At DataRobot, we want users to understand how their AI models and data behave and know if they contain bias. Our unique Bias and Fairness tools test your models for bias, and help you perform root cause analysis to identify the likely source. This allows you to fix issues before they materialize and make appropriate trade-offs between model bias and accuracy.
Pick the Best Fairness Metric for The Use Case at Hand
Bias and fairness testing starts with declaring your protected features. These are features you want to test if the model is exhibiting biased behavior. DataRobot leverages five different industry standard fairness metrics you can use to check for model bias depending on your use case. To help determine which fairness metric is meaningful to your use case, DataRobot offers a guided questionnaire with natural language explanations to help you select the most appropriate metric.
Test for Bias and Understand Root Cause
Once training is complete, DataRobot offers a variety of insights to see if your models behave in a biased manner toward protected features you declared for your dataset. The Per-Class Bias insight lets you view the model’s fairness score for each class within each protected feature. This helps you understand the degree of bias your model exhibits. The Cross-Class Data Disparity insight then helps you understand the root cause of any bias exhibited. You do this by looking at the data disparity of any feature between the protected and unprotected classes to understand the differences. Finally, the Bias vs. Accuracy comparison allows you to see the trade-off between accuracy and bias for many different models.

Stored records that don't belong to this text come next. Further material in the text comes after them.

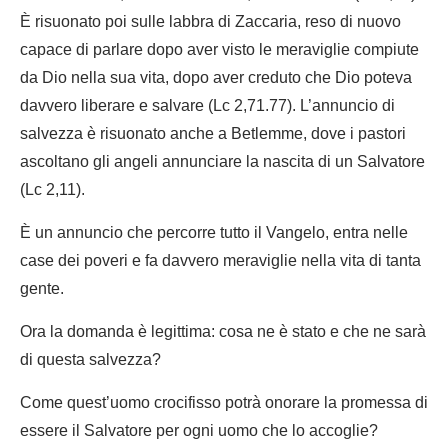
È risuonato poi sulle labbra di Zaccaria, reso di nuovo
capace di parlare dopo aver visto le meraviglie compiute
da Dio nella sua vita, dopo aver creduto che Dio poteva
davvero liberare e salvare (Lc 2,71.77). L’annuncio di
salvezza è risuonato anche a Betlemme, dove i pastori
ascoltano gli angeli annunciare la nascita di un Salvatore
(Lc 2,11).
È un annuncio che percorre tutto il Vangelo, entra nelle
case dei poveri e fa davvero meraviglie nella vita di tanta
gente.
Ora la domanda è legittima: cosa ne è stato e che ne sarà
di questa salvezza?
Come quest’uomo crocifisso potrà onorare la promessa di
essere il Salvatore per ogni uomo che lo accoglie?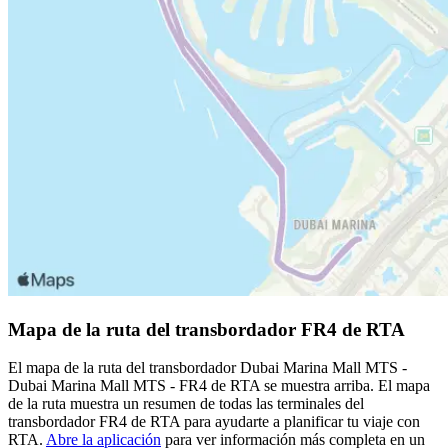
Mapa de la ruta del transbordador FR4 de RTA
El mapa de la ruta del transbordador Dubai Marina Mall MTS -
Dubai Marina Mall MTS - FR4 de RTA se muestra arriba. El mapa
de la ruta muestra un resumen de todas las terminales del
transbordador FR4 de RTA para ayudarte a planificar tu viaje con
RTA.
Abre la aplicación
para ver información más completa en un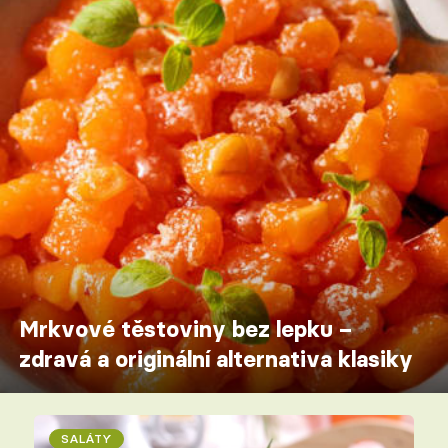
Mrkvové těstoviny bez lepku –
zdravá a originální alternativa klasiky
SALÁTY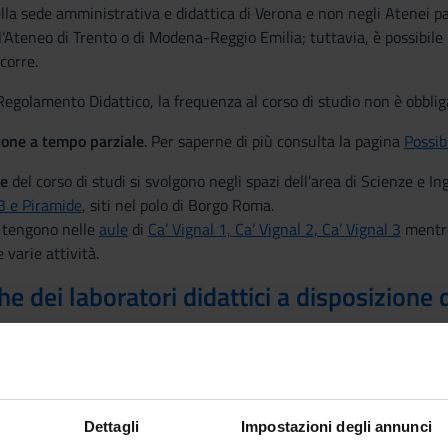
la sede amministrativa e didattica di Verona e non negli Atenei pa
l'Ateneo di Trento o di Modena-Reggio Emilia; tuttavia, è possibile 
corre.
egolamento Didattico, la frequenza al corso di studio non è obblig
zione a tempo parziale
. Per saperne di più consulta la pagina
Possibi
he
del corso di studi si svolgono negli spazi dell’area di Scienze e I
 3 e Piramide
, siti nel polo di Borgo Roma.
 tengono nelle
aule
di
Ca’ Vignal 1, Ca’ Vignal 2, Ca’ Vignal 3
mentr
e varie attività.
he dei laboratori didattici a disposizione 
fa
posti in 13 file di tavoli
 docente collegato a un videoproiettore 8K Ultra Alta Definizione p
razione PC: Intel Core i3-7100, 8GB RAM, 250GB SSD, monitor 24
PC sono accessibili da persone in sedia a rotelle
Dettagli
Impostazioni degli annunci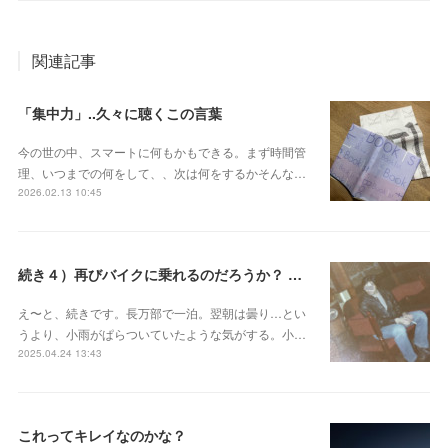
関連記事
「集中力」..久々に聴くこの言葉
今の世の中、スマートに何もかもできる。まず時間管
理、いつまでの何をして、、次は何をするかそんな…
2026.02.13 10:45
続き４）再びバイクに乗れるのだろうか？ ― 60過ぎのオヤジの不安
え〜と、続きです。長万部で一泊。翌朝は曇り…とい
うより、小雨がぱらついていたような気がする。小…
2025.04.24 13:43
これってキレイなのかな？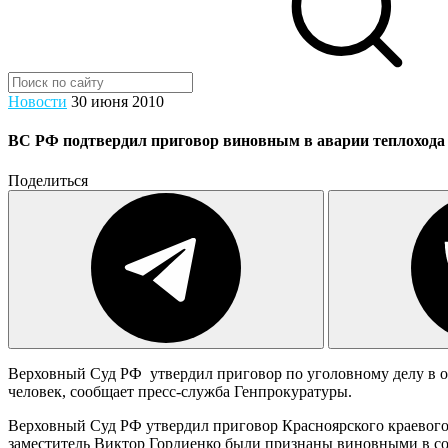
Новости
30 июня 2010
ВС РФ подтвердил приговор виновным в аварии теплохода
Поделиться
Верховный Суд РФ утвердил приговор по уголовному делу в от
человек, сообщает пресс-служба Генпрокуратуры.
Верховный Суд РФ утвердил приговор Красноярского краевого 
заместитель Виктор Гордиенко были признаны виновными в со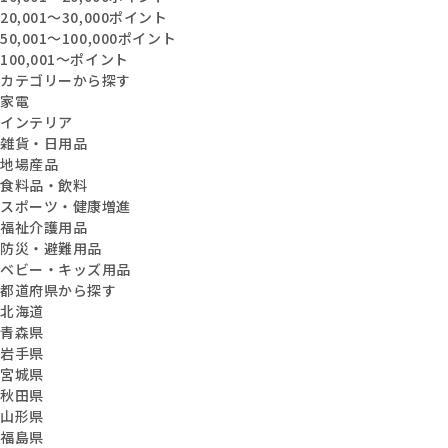
20,001〜30,000ポイント
50,001〜100,000ポイント
100,001〜ポイント
カテゴリーから探す
家電
インテリア
雑貨・日用品
地場産品
食料品・飲料
スポーツ・健康増進
福祉介護用品
防災・避難用品
ベビー・キッズ用品
都道府県から探す
北海道
青森県
岩手県
宮城県
秋田県
山形県
福島県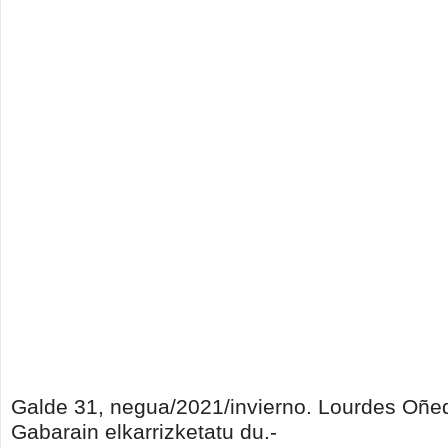
Galde 31, negua/2021/invierno. Lourdes Oñe
Gabarain elkarrizketatu du.-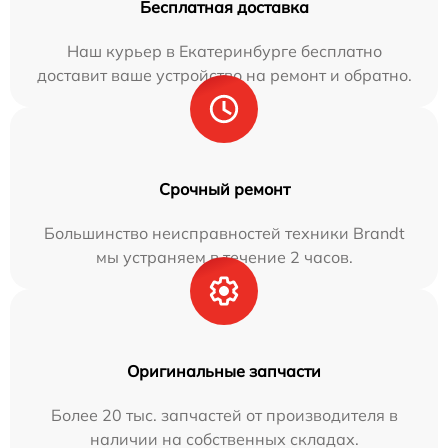
Бесплатная доставка
Наш курьер в Екатеринбурге бесплатно
доставит ваше устройство на ремонт и обратно.
Срочный ремонт
Большинство неисправностей техники Brandt
мы устраняем в течение 2 часов.
Оригинальные запчасти
Более 20 тыс. запчастей от производителя в
наличии на собственных складах.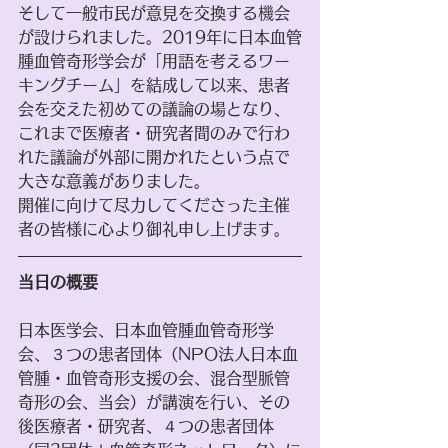
そして一般市民が意見を交換する機会
が設けられました。2019年に日本血管
腫血管奇形学会が「用語を考えるワー
キングチーム」を結成して以来、患者
会を交えた初めての議論の場となり、
これまで医療者・研究者間のみで行わ
れた議論が外部に開かれたという点で
大きな意義がありました。
開催に向けて尽力してくださった主催
者の皆様に心より御礼申し上げます。
当日の概要
日本医学会、日本血管腫血管奇形学
会、３つの患者団体（NPO法人日本血
管腫・血管奇形支援の会、混合型脈管
奇形の会、当会）が講演を行い、その
後医療者・研究者、４つの患者団体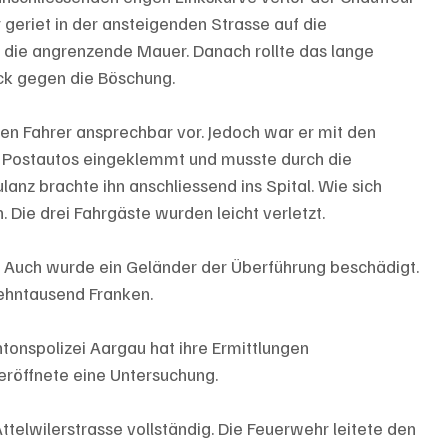
 geriet in der ansteigenden Strasse auf die 
 die angrenzende Mauer. Danach rollte das lange 
ck gegen die Böschung.
en Fahrer ansprechbar vor. Jedoch war er mit den 
s Postautos eingeklemmt und musste durch die 
z brachte ihn anschliessend ins Spital. Wie sich 
n. Die drei Fahrgäste wurden leicht verletzt.
 Auch wurde ein Geländer der Überführung beschädigt. 
ehntausend Franken.
ntonspolizei Aargau hat ihre Ermittlungen 
röffnete eine Untersuchung.
ttelwilerstrasse vollständig. Die Feuerwehr leitete den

Proactive Bias Monitoring Your Production Models
After your model is deployed, MLOps allows us to view the Per-Class Bias plot for each day since we created the deployment. At the beginning of the deployment, the model might not be biased. However, over time it can start to exhibit bias behaviour that was not necessarily detected at training time. MLOps allows you to monitor your models using the same fairness metric you selected when you built the model and alerts you if the model falls below the threshold you set. If bias is detected you can then use the Data Drift insight to understand if new data differs from the data used in training to help identify the root cause.